Zbliżenie na kwadrygę...Cztery konie ciągnące dwukołowy wóz, wieńczą bramę i są jej najbardziej rozpoznawalnym symbolem.
Tuż obok Bramy Brandenburskiej znajduje się miejsce pamięci ofiar Muru Berlińskiego. Ludzie chcący przedostać się ze wschodu na zachód, próbowali forsować granicę. Dla niektórych, próba ucieczki kończyła się tragicznie. Lista ofiar jest wciąż niepewna i sporna. Ich nazwiska w formie krzyży, każdego dnia upamiętniają prawdziwe, również to mroczne oblicze podziału Niemiec.
I na tym kończymy naszą przygodę, w okolicach Alexanderplatz i nagle...zaczęło padać. Zrobiło się duszno, burzowo, na dodatek syn zrobił się wyjątkowo marudny i musieliśmy uciekać do hotelu.
Wnioski? Dzień na zwiedzanie Berlina to zdecydowanie za mało. Trzy dni to bezwzględne minimum na stolicę Niemiec. A więc do następnego:)
Zainteresowanym mogę polecić Hotel KLIK Steps Liebenwalder Straße 22, Mitte, 13347 Berlin, Niemcy - czysto, blisko stacji metra, bezpłatny parking pod budynkiem.
nice
OdpowiedzUsuńhttp://melodyjacob1.blogspot.com/2015/09/how-to-wear-sneakers-with-skirt.html
Rewelacyjne zdjęcia, piękne to wszystko :)
OdpowiedzUsuńPozdrawiam :)
ale śliczne zdjęcia :)
OdpowiedzUsuńteż chcę odwiedzić Berlin
http://photo-andyou.blogspot.com/
Olu, od dawna planuję Berlin i jakoś nam nie po drodze. Zachęciłaś mnie jednak zdjęciami i ciekawym opisem.

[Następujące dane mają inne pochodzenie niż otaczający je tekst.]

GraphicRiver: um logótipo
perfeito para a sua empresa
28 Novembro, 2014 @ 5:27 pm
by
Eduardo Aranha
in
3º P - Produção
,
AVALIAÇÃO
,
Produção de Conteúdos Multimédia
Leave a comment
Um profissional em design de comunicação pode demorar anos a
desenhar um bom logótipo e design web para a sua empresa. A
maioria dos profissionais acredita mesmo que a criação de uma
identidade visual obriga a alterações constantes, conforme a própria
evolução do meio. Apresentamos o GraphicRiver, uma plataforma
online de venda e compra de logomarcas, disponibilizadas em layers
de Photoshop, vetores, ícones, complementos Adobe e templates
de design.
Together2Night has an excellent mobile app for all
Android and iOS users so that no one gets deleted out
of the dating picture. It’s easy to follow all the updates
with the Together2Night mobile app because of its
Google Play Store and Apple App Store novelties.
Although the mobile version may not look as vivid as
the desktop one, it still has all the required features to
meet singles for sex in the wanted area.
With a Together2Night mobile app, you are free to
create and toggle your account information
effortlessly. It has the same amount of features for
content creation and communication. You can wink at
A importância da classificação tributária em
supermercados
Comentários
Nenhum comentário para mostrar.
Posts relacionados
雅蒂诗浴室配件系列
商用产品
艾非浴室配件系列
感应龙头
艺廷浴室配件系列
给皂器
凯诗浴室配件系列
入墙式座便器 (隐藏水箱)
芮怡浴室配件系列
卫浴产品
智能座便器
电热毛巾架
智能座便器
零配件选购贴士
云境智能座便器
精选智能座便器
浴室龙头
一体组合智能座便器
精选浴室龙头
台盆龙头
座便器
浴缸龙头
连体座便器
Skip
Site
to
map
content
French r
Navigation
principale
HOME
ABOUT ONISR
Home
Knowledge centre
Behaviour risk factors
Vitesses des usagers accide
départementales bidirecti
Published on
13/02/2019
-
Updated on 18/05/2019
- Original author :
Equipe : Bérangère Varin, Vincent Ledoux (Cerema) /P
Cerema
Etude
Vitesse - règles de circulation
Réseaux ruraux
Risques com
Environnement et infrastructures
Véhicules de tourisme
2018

OdpowiedzUsuńWasz synuś dzielny turysta. Idzie w Wasze ślady. Cudnie.
Moc pozdrowień.
Byłam w Berlinie jakoś w marcu - nie szło wszystkiego zobaczyć w jeden dzień, ale znalazłam czas na Primark :D Mam dla Ciebie propozycję - nie chcesz może nowego wyglądu bloga? Za darmoszkę :) Jak coś odzywaj się do mnie na priv :*
OdpowiedzUsuńZAPRASZAM DO KONKURSU NA MOIM BLOGU KTÓRY ZORGANIZOWAŁAM Z FIRMĄ DRESSLINK.COM
OdpowiedzUsuńhttp://monicabelle.blogspot.com/2015/09/konkurs-dresslinkcom.html
Muszę w końcu go zwiedzić;)
OdpowiedzUsuńpozdrawiam cieplutko :))
woman-with-class.blogspot.com
Ale kolory! <3
OdpowiedzUsuńZ pewnością kiedyś tam wpadnę :)
OdpowiedzUsuńBeautiful pictures
OdpowiedzUsuńLove Vikee
www.slavetofashion9771.blogspot.com
wow, nawet nie przypuszczałam,że tam może być tak pięknie :-)) cudna fotorelacja ;-) Buziaki KOchana
OdpowiedzUsuńhttp://nataliazarzycka.blogspot.com/
Bardzo ładne miejsca ;)
OdpowiedzUsuńswietny opis:))
OdpowiedzUsuńAle pięknie ;))
OdpowiedzUsuńPrzez 20 lat mieszkalam godzine drogi od Berlina, a mimo to nigdy w nim nie bylam :P Musze to naprawic. Piekne zdjecia!